_Task item_. If a line in the listing carries the word "width", return a copy of that line.

_Supplied material_.

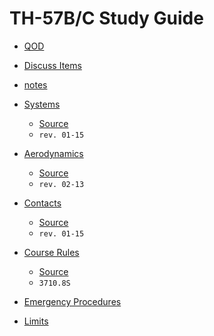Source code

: # TH-57B/C Study Guide

 - [QOD](https://github.com/wesleyem/th57/blob/master/QOD.md)

 - [Discuss Items](https://github.com/wesleyem/th57/blob/master/discuss-items/)

 - [notes](https://github.com/wesleyem/th57/blob/master/notes.md)

 - [Systems](https://github.com/wesleyem/th57/blob/master/SYSTEMS.md#th-57bc-systems)
    - [Source](https://www.cnatra.navy.mil/local/docs/pat-pubs/P-402.pdf)
    - `rev. 01-15`

 - [Aerodynamics](https://github.com/wesleyem/th57/blob/master/AERO.md)
    - [Source](https://www.cnatra.navy.mil/local/docs/pat-pubs/P-401.pdf)
    - `rev. 02-13`

 - [Contacts](https://github.com/wesleyem/th57/blob/master/contacts/MANEUVERS.md)
    - [Source](http://www.cnatra.navy.mil/pubs/folder5/TH57/P-457.pdf)
    - `rev. 01-15`

 - [Course Rules](https://github.com/wesleyem/th57/blob/master/course-rules.md)
    - [Source](https://www.cnatra.navy.mil/tw5/assets/docs/instructions/3710.8.pdf)
    - `3710.8S`

 - [Emergency Procedures](https://github.com/wesleyem/th57/blob/master/EPS.md)
 - [Limits](https://github.com/wesleyem/th57/blob/master/LIMITS.md)

[c]: https://img.shields.io/badge/TH--57-C-orange.svg?style=flat-square
[b]: https://img.shields.io/badge/TH--57-B-blue.svg?style=flat-square
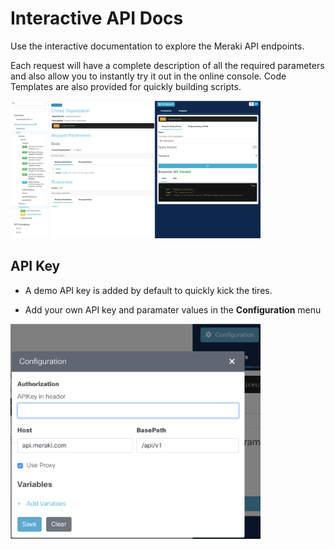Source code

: 
# Interactive API Docs

Use the interactive documentation to explore the Meraki API endpoints. 

Each request will have a complete description of all the required parameters and also allow you to instantly try it out in the online console. Code Templates are also provided for quickly building scripts.

<img src="api.png" width="400px">



## API Key

- A demo API key is added by default to quickly kick the tires.

- Add your own API key and paramater values in the **Configuration** menu


<img src="../images/interactiveAPIConfig.png" width="400px">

_The answer_.
<img src="api.png" width="400px">
<img src="../images/interactiveAPIConfig.png" width="400px">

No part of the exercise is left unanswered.